Au niveau européen, cette même divergence a été observée à partir de 2013. Celle-ci pourrait s’expliquer « par le redressement du niveau de vie médian dans plusieurs pays améliorant les conditions de vie mais relevant mécaniquement le seuil de pauvreté monétaire », précise l’Institut de la statistique.

Les chômeurs et les familles monoparentales sont les plus touchés
Sans surprise, les chômeurs sont environ quatre fois plus touchés par les deux types de pauvreté que les actifs occupés. Sur ce point, la France fait partie des mauvais élèves avec un taux de chômage au sens du BIT de 9,4% en 2017, soit le sixième taux le plus élevé de l’Union européenne.

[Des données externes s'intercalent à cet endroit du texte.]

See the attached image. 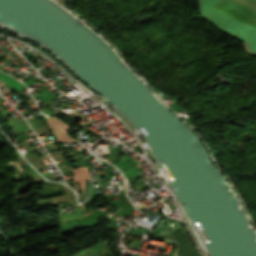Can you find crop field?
Instances as JSON below:
<instances>
[{
    "label": "crop field",
    "mask_w": 256,
    "mask_h": 256,
    "mask_svg": "<svg viewBox=\"0 0 256 256\" xmlns=\"http://www.w3.org/2000/svg\"><path fill=\"white\" fill-rule=\"evenodd\" d=\"M256 13V0H236ZM234 0H218L214 6L234 15L233 19L256 26V14Z\"/></svg>",
    "instance_id": "8a807250"
},
{
    "label": "crop field",
    "mask_w": 256,
    "mask_h": 256,
    "mask_svg": "<svg viewBox=\"0 0 256 256\" xmlns=\"http://www.w3.org/2000/svg\"><path fill=\"white\" fill-rule=\"evenodd\" d=\"M172 235L178 242L177 253L179 256H200L185 228L176 230ZM177 253L173 256H178Z\"/></svg>",
    "instance_id": "ac0d7876"
}]
</instances>
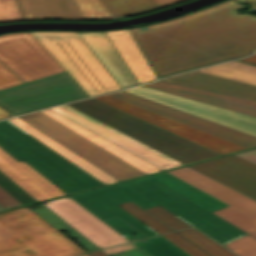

Plus largement, c’est la main-d’œuvre sous-utilisée regroupant à la fois les individus sans emploi mais souhaitant travailler et les individus en emploi à temps partiel souhaitant accroître leur temps de travail qui est concernée par la pauvreté. Cette sous-utilisation de la main d’œuvre, plus fréquente chez les femmes et les non-diplômés, représente 15% de la population de l’Union européenne et 17,7% en France. Enfin, les familles monoparentales sont trois fois plus touchées que les couples sans enfants par la pauvreté dans l’Union européenne.

Insatisfaction
À noter que la part des personnes insatisfaites dans leur vie est la plus forte dans les pays où les taux de pauvreté monétaire et de privation matérielle et sociale sont les plus élevés. Mais la corrélation est encore plus prononcée avec ce dernier indicateur. Cela signifie que les européens déterminent davantage leur satisfaction par leurs conditions d’existence que par leur propre niveau de vie.

En France, près de 19% de la population déclarent avoir une faible satisfaction de leur vie, contre 21% dans l’Union européenne. Les Pays-Bas affichent le taux le plus faible (6%), à l’inverse de la Bulgarie (60%).